EXERCISE DIRECTIONS: Where a picture appears in the data below, exclude it; restate everything else word for word.

- - - -

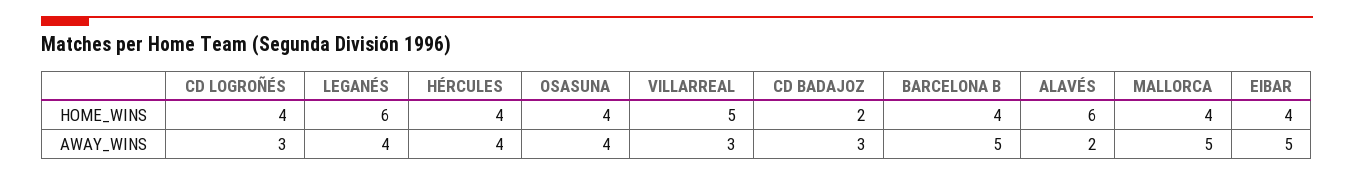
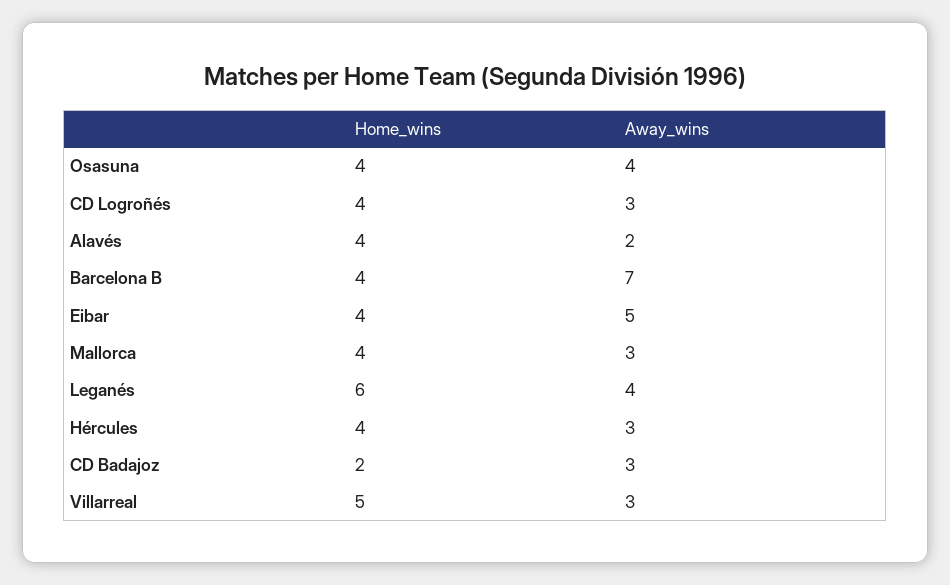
  {
    "CD LOGROÑÉS": {
      "HOME_WINS": 4,
      "AWAY_WINS": 3
    },
    "LEGANÉS": {
      "HOME_WINS": 6,
      "AWAY_WINS": 4
    },
    "HÉRCULES": {
      "HOME_WINS": 4,
-     "AWAY_WINS": 4
+     "AWAY_WINS": 3
    },
    "OSASUNA": {
      "HOME_WINS": 4,
      "AWAY_WINS": 4
    },
    "VILLARREAL": {
      "HOME_WINS": 5,
      "AWAY_WINS": 3
    },
    "CD BADAJOZ": {
      "HOME_WINS": 2,
      "AWAY_WINS": 3
    },
    "BARCELONA B": {
      "HOME_WINS": 4,
-     "AWAY_WINS": 5
+     "AWAY_WINS": 7
    },
    "ALAVÉS": {
-     "HOME_WINS": 6,
+     "HOME_WINS": 4,
      "AWAY_WINS": 2
    },
    "MALLORCA": {
      "HOME_WINS": 4,
-     "AWAY_WINS": 5
+     "AWAY_WINS": 3
    },
    "EIBAR": {
      "HOME_WINS": 4,
      "AWAY_WINS": 5
    }
  }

- - - -

WRITTEN RESPONSE:
  {
    "CD LOGROÑÉS": {
      "HOME_WINS": 4,
      "AWAY_WINS": 3
    },
    "LEGANÉS": {
      "HOME_WINS": 6,
      "AWAY_WINS": 4
    },
    "HÉRCULES": {
      "HOME_WINS": 4,
-     "AWAY_WINS": 4
+     "AWAY_WINS": 3
    },
    "OSASUNA": {
      "HOME_WINS": 4,
      "AWAY_WINS": 4
    },
    "VILLARREAL": {
      "HOME_WINS": 5,
      "AWAY_WINS": 3
    },
    "CD BADAJOZ": {
      "HOME_WINS": 2,
      "AWAY_WINS": 3
    },
    "BARCELONA B": {
      "HOME_WINS": 4,
-     "AWAY_WINS": 5
+     "AWAY_WINS": 7
    },
    "ALAVÉS": {
-     "HOME_WINS": 6,
+     "HOME_WINS": 4,
      "AWAY_WINS": 2
    },
    "MALLORCA": {
      "HOME_WINS": 4,
-     "AWAY_WINS": 5
+     "AWAY_WINS": 3
    },
    "EIBAR": {
      "HOME_WINS": 4,
      "AWAY_WINS": 5
    }
  }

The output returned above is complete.